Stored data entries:
+ + +
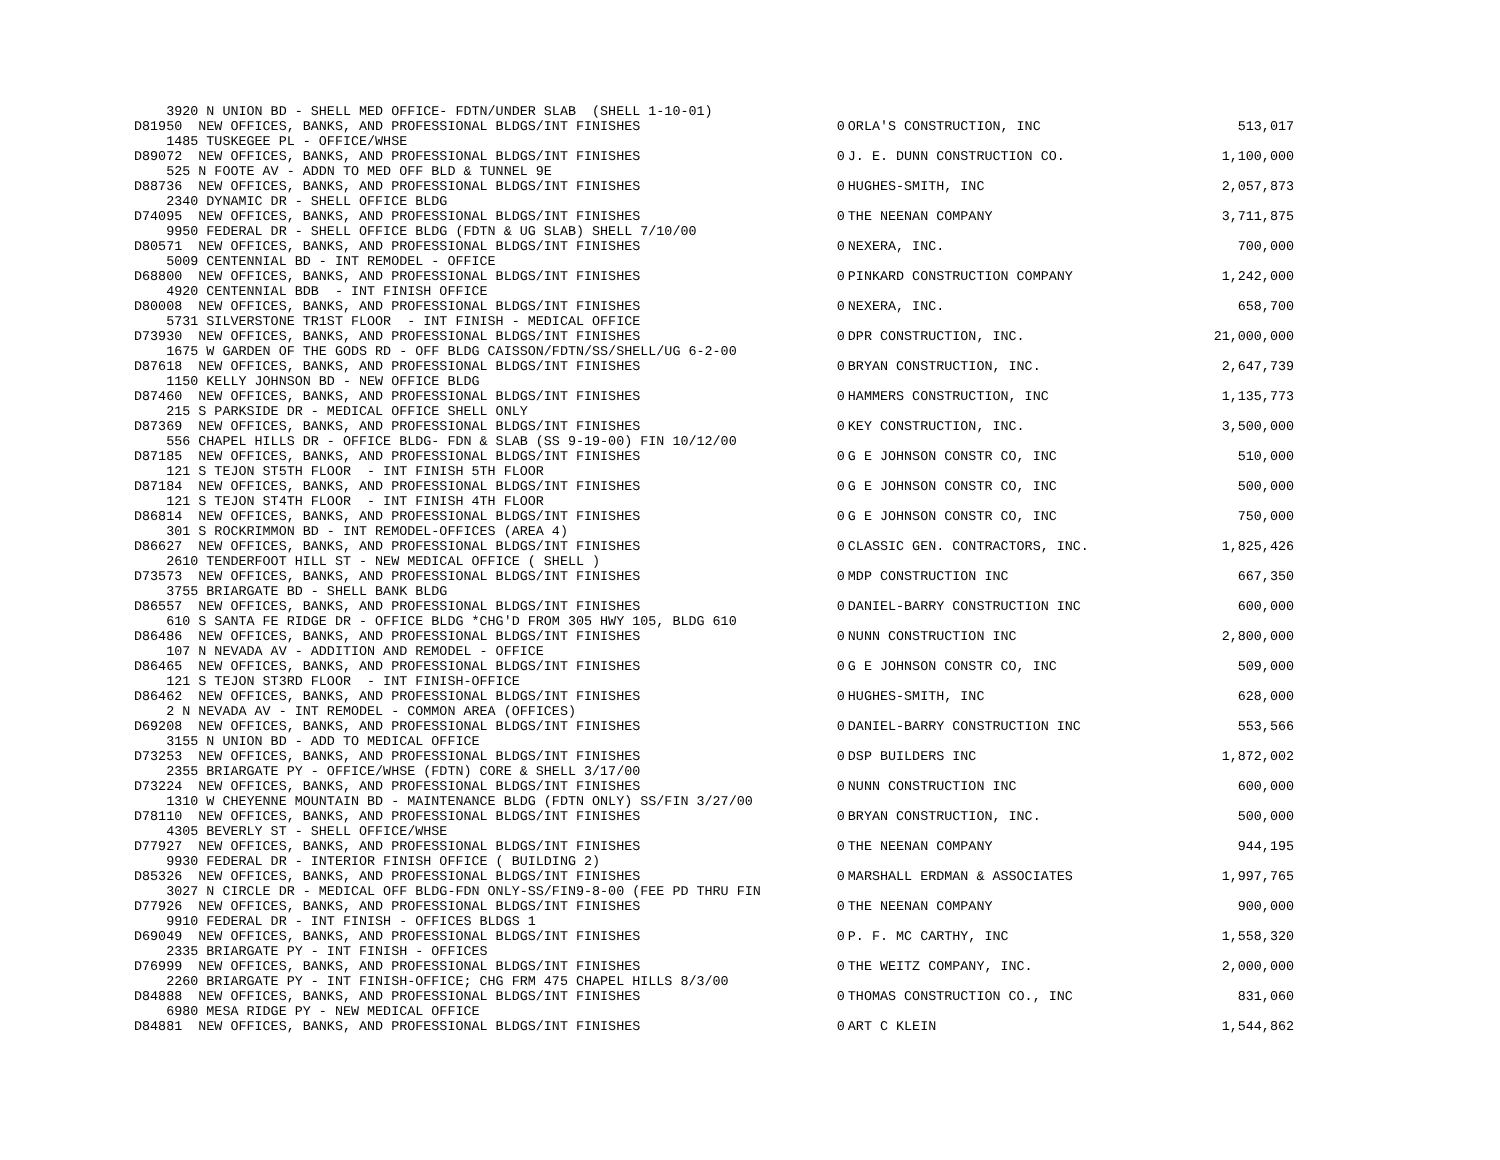| 3920 N UNION BD - SHELL MED OFFICE- FDTN/UNDER SLAB (SHELL 1-10-01) | | | |
| D81950 NEW OFFICES, BANKS, AND PROFESSIONAL BLDGS/INT FINISHES | 0 | ORLA'S CONSTRUCTION, INC | 513,017 |
| 1485 TUSKEGEE PL - OFFICE/WHSE | | | |
| D89072 NEW OFFICES, BANKS, AND PROFESSIONAL BLDGS/INT FINISHES | 0 | J. E. DUNN CONSTRUCTION CO. | 1,100,000 |
| 525 N FOOTE AV - ADDN TO MED OFF BLD & TUNNEL 9E | | | |
| D88736 NEW OFFICES, BANKS, AND PROFESSIONAL BLDGS/INT FINISHES | 0 | HUGHES-SMITH, INC | 2,057,873 |
| 2340 DYNAMIC DR - SHELL OFFICE BLDG | | | |
| D74095 NEW OFFICES, BANKS, AND PROFESSIONAL BLDGS/INT FINISHES | 0 | THE NEENAN COMPANY | 3,711,875 |
| 9950 FEDERAL DR - SHELL OFFICE BLDG (FDTN & UG SLAB) SHELL 7/10/00 | | | |
| D80571 NEW OFFICES, BANKS, AND PROFESSIONAL BLDGS/INT FINISHES | 0 | NEXERA, INC. | 700,000 |
| 5009 CENTENNIAL BD - INT REMODEL - OFFICE | | | |
| D68800 NEW OFFICES, BANKS, AND PROFESSIONAL BLDGS/INT FINISHES | 0 | PINKARD CONSTRUCTION COMPANY | 1,242,000 |
| 4920 CENTENNIAL BDB - INT FINISH OFFICE | | | |
| D80008 NEW OFFICES, BANKS, AND PROFESSIONAL BLDGS/INT FINISHES | 0 | NEXERA, INC. | 658,700 |
| 5731 SILVERSTONE TR1ST FLOOR - INT FINISH - MEDICAL OFFICE | | | |
| D73930 NEW OFFICES, BANKS, AND PROFESSIONAL BLDGS/INT FINISHES | 0 | DPR CONSTRUCTION, INC. | 21,000,000 |
| 1675 W GARDEN OF THE GODS RD - OFF BLDG CAISSON/FDTN/SS/SHELL/UG 6-2-00 | | | |
| D87618 NEW OFFICES, BANKS, AND PROFESSIONAL BLDGS/INT FINISHES | 0 | BRYAN CONSTRUCTION, INC. | 2,647,739 |
| 1150 KELLY JOHNSON BD - NEW OFFICE BLDG | | | |
| D87460 NEW OFFICES, BANKS, AND PROFESSIONAL BLDGS/INT FINISHES | 0 | HAMMERS CONSTRUCTION, INC | 1,135,773 |
| 215 S PARKSIDE DR - MEDICAL OFFICE SHELL ONLY | | | |
| D87369 NEW OFFICES, BANKS, AND PROFESSIONAL BLDGS/INT FINISHES | 0 | KEY CONSTRUCTION, INC. | 3,500,000 |
| 556 CHAPEL HILLS DR - OFFICE BLDG- FDN & SLAB (SS 9-19-00) FIN 10/12/00 | | | |
| D87185 NEW OFFICES, BANKS, AND PROFESSIONAL BLDGS/INT FINISHES | 0 | G E JOHNSON CONSTR CO, INC | 510,000 |
| 121 S TEJON ST5TH FLOOR - INT FINISH 5TH FLOOR | | | |
| D87184 NEW OFFICES, BANKS, AND PROFESSIONAL BLDGS/INT FINISHES | 0 | G E JOHNSON CONSTR CO, INC | 500,000 |
| 121 S TEJON ST4TH FLOOR - INT FINISH 4TH FLOOR | | | |
| D86814 NEW OFFICES, BANKS, AND PROFESSIONAL BLDGS/INT FINISHES | 0 | G E JOHNSON CONSTR CO, INC | 750,000 |
| 301 S ROCKRIMMON BD - INT REMODEL-OFFICES (AREA 4) | | | |
| D86627 NEW OFFICES, BANKS, AND PROFESSIONAL BLDGS/INT FINISHES | 0 | CLASSIC GEN. CONTRACTORS, INC. | 1,825,426 |
| 2610 TENDERFOOT HILL ST - NEW MEDICAL OFFICE ( SHELL ) | | | |
| D73573 NEW OFFICES, BANKS, AND PROFESSIONAL BLDGS/INT FINISHES | 0 | MDP CONSTRUCTION INC | 667,350 |
| 3755 BRIARGATE BD - SHELL BANK BLDG | | | |
| D86557 NEW OFFICES, BANKS, AND PROFESSIONAL BLDGS/INT FINISHES | 0 | DANIEL-BARRY CONSTRUCTION INC | 600,000 |
| 610 S SANTA FE RIDGE DR - OFFICE BLDG *CHG'D FROM 305 HWY 105, BLDG 610 | | | |
| D86486 NEW OFFICES, BANKS, AND PROFESSIONAL BLDGS/INT FINISHES | 0 | NUNN CONSTRUCTION INC | 2,800,000 |
| 107 N NEVADA AV - ADDITION AND REMODEL - OFFICE | | | |
| D86465 NEW OFFICES, BANKS, AND PROFESSIONAL BLDGS/INT FINISHES | 0 | G E JOHNSON CONSTR CO, INC | 509,000 |
| 121 S TEJON ST3RD FLOOR - INT FINISH-OFFICE | | | |
| D86462 NEW OFFICES, BANKS, AND PROFESSIONAL BLDGS/INT FINISHES | 0 | HUGHES-SMITH, INC | 628,000 |
| 2 N NEVADA AV - INT REMODEL - COMMON AREA (OFFICES) | | | |
| D69208 NEW OFFICES, BANKS, AND PROFESSIONAL BLDGS/INT FINISHES | 0 | DANIEL-BARRY CONSTRUCTION INC | 553,566 |
| 3155 N UNION BD - ADD TO MEDICAL OFFICE | | | |
| D73253 NEW OFFICES, BANKS, AND PROFESSIONAL BLDGS/INT FINISHES | 0 | DSP BUILDERS INC | 1,872,002 |
| 2355 BRIARGATE PY - OFFICE/WHSE (FDTN) CORE & SHELL 3/17/00 | | | |
| D73224 NEW OFFICES, BANKS, AND PROFESSIONAL BLDGS/INT FINISHES | 0 | NUNN CONSTRUCTION INC | 600,000 |
| 1310 W CHEYENNE MOUNTAIN BD - MAINTENANCE BLDG (FDTN ONLY) SS/FIN 3/27/00 | | | |
| D78110 NEW OFFICES, BANKS, AND PROFESSIONAL BLDGS/INT FINISHES | 0 | BRYAN CONSTRUCTION, INC. | 500,000 |
| 4305 BEVERLY ST - SHELL OFFICE/WHSE | | | |
| D77927 NEW OFFICES, BANKS, AND PROFESSIONAL BLDGS/INT FINISHES | 0 | THE NEENAN COMPANY | 944,195 |
| 9930 FEDERAL DR - INTERIOR FINISH OFFICE ( BUILDING 2) | | | |
| D85326 NEW OFFICES, BANKS, AND PROFESSIONAL BLDGS/INT FINISHES | 0 | MARSHALL ERDMAN & ASSOCIATES | 1,997,765 |
| 3027 N CIRCLE DR - MEDICAL OFF BLDG-FDN ONLY-SS/FIN9-8-00 (FEE PD THRU FIN | | | |
| D77926 NEW OFFICES, BANKS, AND PROFESSIONAL BLDGS/INT FINISHES | 0 | THE NEENAN COMPANY | 900,000 |
| 9910 FEDERAL DR - INT FINISH - OFFICES BLDGS 1 | | | |
| D69049 NEW OFFICES, BANKS, AND PROFESSIONAL BLDGS/INT FINISHES | 0 | P. F. MC CARTHY, INC | 1,558,320 |
| 2335 BRIARGATE PY - INT FINISH - OFFICES | | | |
| D76999 NEW OFFICES, BANKS, AND PROFESSIONAL BLDGS/INT FINISHES | 0 | THE WEITZ COMPANY, INC. | 2,000,000 |
| 2260 BRIARGATE PY - INT FINISH-OFFICE; CHG FRM 475 CHAPEL HILLS 8/3/00 | | | |
| D84888 NEW OFFICES, BANKS, AND PROFESSIONAL BLDGS/INT FINISHES | 0 | THOMAS CONSTRUCTION CO., INC | 831,060 |
| 6980 MESA RIDGE PY - NEW MEDICAL OFFICE | | | |
| D84881 NEW OFFICES, BANKS, AND PROFESSIONAL BLDGS/INT FINISHES | 0 | ART C KLEIN | 1,544,862 |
+ + +
Goal of the exercise ▸ Set down the records above word for word, from the first line through the line containing "INC | 1,135,773 |", both included; leave out the pictures.

Solution to the exercise ▸
| 3920 N UNION BD - SHELL MED OFFICE- FDTN/UNDER SLAB (SHELL 1-10-01) | | | |
| D81950 NEW OFFICES, BANKS, AND PROFESSIONAL BLDGS/INT FINISHES | 0 | ORLA'S CONSTRUCTION, INC | 513,017 |
| 1485 TUSKEGEE PL - OFFICE/WHSE | | | |
| D89072 NEW OFFICES, BANKS, AND PROFESSIONAL BLDGS/INT FINISHES | 0 | J. E. DUNN CONSTRUCTION CO. | 1,100,000 |
| 525 N FOOTE AV - ADDN TO MED OFF BLD & TUNNEL 9E | | | |
| D88736 NEW OFFICES, BANKS, AND PROFESSIONAL BLDGS/INT FINISHES | 0 | HUGHES-SMITH, INC | 2,057,873 |
| 2340 DYNAMIC DR - SHELL OFFICE BLDG | | | |
| D74095 NEW OFFICES, BANKS, AND PROFESSIONAL BLDGS/INT FINISHES | 0 | THE NEENAN COMPANY | 3,711,875 |
| 9950 FEDERAL DR - SHELL OFFICE BLDG (FDTN & UG SLAB) SHELL 7/10/00 | | | |
| D80571 NEW OFFICES, BANKS, AND PROFESSIONAL BLDGS/INT FINISHES | 0 | NEXERA, INC. | 700,000 |
| 5009 CENTENNIAL BD - INT REMODEL - OFFICE | | | |
| D68800 NEW OFFICES, BANKS, AND PROFESSIONAL BLDGS/INT FINISHES | 0 | PINKARD CONSTRUCTION COMPANY | 1,242,000 |
| 4920 CENTENNIAL BDB - INT FINISH OFFICE | | | |
| D80008 NEW OFFICES, BANKS, AND PROFESSIONAL BLDGS/INT FINISHES | 0 | NEXERA, INC. | 658,700 |
| 5731 SILVERSTONE TR1ST FLOOR - INT FINISH - MEDICAL OFFICE | | | |
| D73930 NEW OFFICES, BANKS, AND PROFESSIONAL BLDGS/INT FINISHES | 0 | DPR CONSTRUCTION, INC. | 21,000,000 |
| 1675 W GARDEN OF THE GODS RD - OFF BLDG CAISSON/FDTN/SS/SHELL/UG 6-2-00 | | | |
| D87618 NEW OFFICES, BANKS, AND PROFESSIONAL BLDGS/INT FINISHES | 0 | BRYAN CONSTRUCTION, INC. | 2,647,739 |
| 1150 KELLY JOHNSON BD - NEW OFFICE BLDG | | | |
| D87460 NEW OFFICES, BANKS, AND PROFESSIONAL BLDGS/INT FINISHES | 0 | HAMMERS CONSTRUCTION, INC | 1,135,773 |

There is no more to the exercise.